- VHS cover
- Based on: Winnie-the-Pooh by A. A. Milne
- Written by: Carter Crocker
- Directed by: Rob LaDuca
- Starring: Peter Cullen Jim Cummings John Fiedler Michael Gough Ken Sansom Steve Schatzberg John Rhys-Davies
- Music by: Mark Watters
- Countries of origin: United States Philippines Thailand
- Original language: English

Production
- Producer: Rob LaDuca
- Running time: 21 minutes
- Production companies: Walt Disney Television Animation Toon City Animation, Inc. Thai Wang Film Productions

Original release
- Network: CBS
- Release: October 25, 1996

= Boo to You Too! Winnie the Pooh =

Boo to You Too! Winnie the Pooh is a 1996 American Halloween television special produced by Walt Disney Television Animation with the animation production done at Toon City Animation, Inc. in Manila, Philippines, along with the additional production at Thai Wang Film Productions in Bangkok, Thailand. Based on the Disney television series The New Adventures of Winnie the Pooh, originally broadcast on October 25, 1996 on CBS.

Phil Spencer won the 1997 Primetime Emmy Award for Outstanding Individual Achievement in Animation for his work on this film.

==Synopsis==

On Halloween day, Winnie the Pooh and his friends are eager to go trick-or-treating. Piglet has never gone trick-or-treating, having always been too afraid of the frightening atmosphere of Halloween. After building an imposing mannequin in an attempt to face his fears, he joins his friends in preparation for trick-or-treating. Pooh's attempt to get honey from a bee hive ends in failure, and the bees chase the group into Rabbit's garden, destroying some of his pumpkins. As night falls and a thunderstorm looms, Tigger overzealously speaks of the horrors of Halloween, frightening Piglet enough that he runs home and barricades the door and windows.
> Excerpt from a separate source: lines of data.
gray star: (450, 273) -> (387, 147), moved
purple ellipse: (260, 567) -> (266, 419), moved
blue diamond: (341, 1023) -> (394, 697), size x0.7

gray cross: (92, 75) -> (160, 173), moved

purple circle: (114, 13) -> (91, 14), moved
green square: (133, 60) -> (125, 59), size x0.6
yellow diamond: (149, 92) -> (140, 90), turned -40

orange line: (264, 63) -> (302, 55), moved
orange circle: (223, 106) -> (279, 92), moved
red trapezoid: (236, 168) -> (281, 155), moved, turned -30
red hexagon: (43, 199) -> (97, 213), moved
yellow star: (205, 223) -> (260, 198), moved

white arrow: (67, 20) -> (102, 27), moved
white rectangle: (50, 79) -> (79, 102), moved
Sympathetic to Piglet's fear, Pooh, Eeyore and Tigger decide to avoid the frightening aspects of Halloween and throw Piglet a less frightening "Hallo-wasn't" party instead. When the three costumed friends show up at Piglet's house, he mistakes them for a monster and flees. The trio of friends discover Piglet is missing, and go to search for him in the night. Simultaneously, Piglet goes looking for Pooh and the others, but when he can't find any of his friends, Piglet believes they've all been taken by "Spookables".
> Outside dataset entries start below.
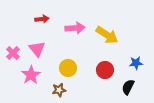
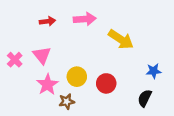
pink arrow: (75, 28) -> (85, 19), moved
red circle: (105, 70) -> (106, 83), moved
pink star: (31, 75) -> (47, 85), moved

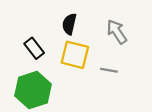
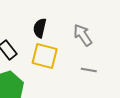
gray line: (109, 70) -> (89, 70), moved

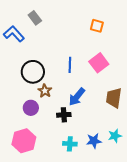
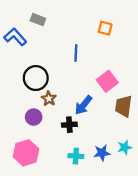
gray rectangle: (35, 18) -> (38, 20), turned -32
pink square: (99, 63) -> (107, 81), moved
blue line: (70, 65) -> (76, 53), moved

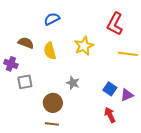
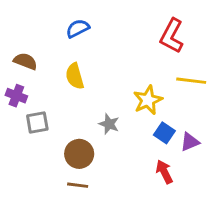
brown semicircle: (26, 43) -> (25, 61), moved
yellow star: (84, 46) -> (148, 100), moved

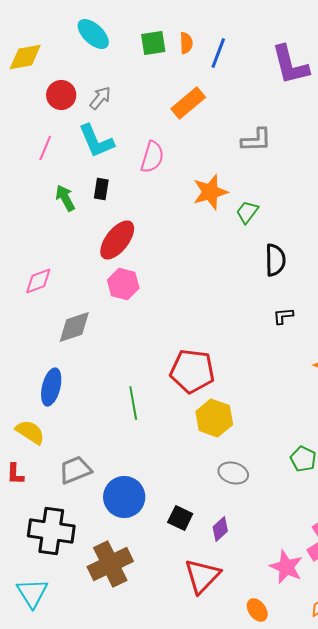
Still wearing their costumes, Pooh, Eeyore and Tigger make their way through the increasingly stormy night to find Piglet, but their fears get the best of them. Pooh's costume gets stuck in a tree branch, and the other two struggle to pull him out. Hearing Pooh's cries for help, Piglet happens upon the scene and believes two "Spookables" are attacking his friend. Determined to help his friend, Piglet summons his courage and uses his mannequin to seemingly rescue Pooh. When the mannequin collapses in the midst of the ensuing chaos, the others believe Piglet has vanquished the apparent monster. They commend Piglet for his bravery, and they all go trick-or-treating together.

==Cast==

- John Fiedler as Piglet (speaking voice)
  - Steve Schatzberg as Piglet (singing voice)
- Jim Cummings as Winnie the Pooh and Tigger
- Peter Cullen as Eeyore
- Ken Sansom as Rabbit
- Michael Gough as Gopher
- John Rhys-Davies as The Narrator

==Movie connections==
Boo to You Too! was also featured as a Halloween story in Pooh's Heffalump Halloween Movie, where the story is told by Roo (rather than the Narrator) while also happening at the same time. However Pooh and Tigger’s lines about mentioning Heffalumps were dubbed into Spookables due to the fact Lumpy is a Heffalump and Rabbit’s greenish fur was recolored into yellow so it wouldn’t look too similar from The New Adventures of Winnie the Pooh.